■ Problem to work on
Give the lines of the records below as a Markdown table with two columns, Row and Line: number each line in order under Row and put its text under Line. Skip any blank lines, and leave out the pictures.

■ Extracted data
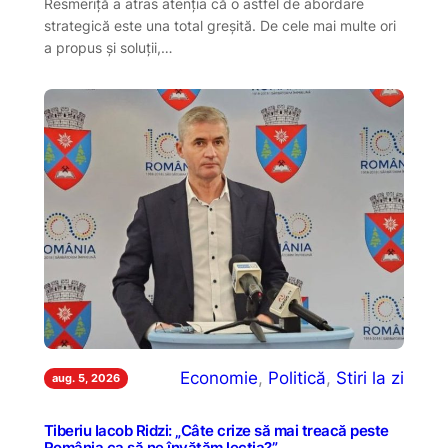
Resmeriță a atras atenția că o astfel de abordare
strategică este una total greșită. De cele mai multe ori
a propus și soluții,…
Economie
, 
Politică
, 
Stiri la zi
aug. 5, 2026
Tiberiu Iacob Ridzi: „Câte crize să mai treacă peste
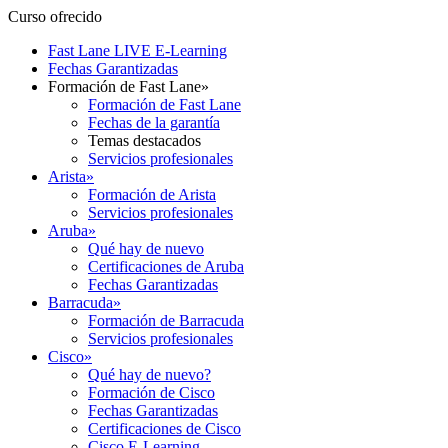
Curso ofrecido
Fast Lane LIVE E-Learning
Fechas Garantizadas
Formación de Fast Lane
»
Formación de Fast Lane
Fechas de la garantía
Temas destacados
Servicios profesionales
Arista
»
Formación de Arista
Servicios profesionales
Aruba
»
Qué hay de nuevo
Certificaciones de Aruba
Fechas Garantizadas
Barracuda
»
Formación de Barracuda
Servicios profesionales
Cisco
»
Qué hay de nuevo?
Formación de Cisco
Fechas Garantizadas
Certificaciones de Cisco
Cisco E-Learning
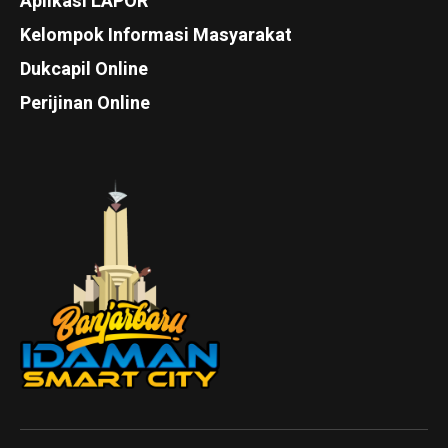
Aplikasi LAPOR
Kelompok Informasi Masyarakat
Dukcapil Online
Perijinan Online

■ Task response
| Row | Line |
|---|---|
| 1 | Resmeriță a atras atenția că o astfel de abordare |
| 2 | strategică este una total greșită. De cele mai multe ori |
| 3 | a propus și soluții,… |
| 4 | Economie |
| 5 | ,  |
| 6 | Politică |
| 7 | ,  |
| 8 | Stiri la zi |
| 9 | aug. 5, 2026 |
| 10 | Tiberiu Iacob Ridzi: „Câte crize să mai treacă peste |
| 11 | Curso ofrecido |
| 12 | Fast Lane LIVE E-Learning |
| 13 | Fechas Garantizadas |
| 14 | Formación de Fast Lane |
| 15 | » |
| 16 | Formación de Fast Lane |
| 17 | Fechas de la garantía |
| 18 | Temas destacados |
| 19 | Servicios profesionales |
| 20 | Arista |
| 21 | » |
| 22 | Formación de Arista |
| 23 | Servicios profesionales |
| 24 | Aruba |
| 25 | » |
| 26 | Qué hay de nuevo |
| 27 | Certificaciones de Aruba |
| 28 | Fechas Garantizadas |
| 29 | Barracuda |
| 30 | » |
| 31 | Formación de Barracuda |
| 32 | Servicios profesionales |
| 33 | Cisco |
| 34 | » |
| 35 | Qué hay de nuevo? |
| 36 | Formación de Cisco |
| 37 | Fechas Garantizadas |
| 38 | Certificaciones de Cisco |
| 39 | Cisco E-Learning |
| 40 | Aplikasi LAPOR |
| 41 | Kelompok Informasi Masyarakat |
| 42 | Dukcapil Online |
| 43 | Perijinan Online |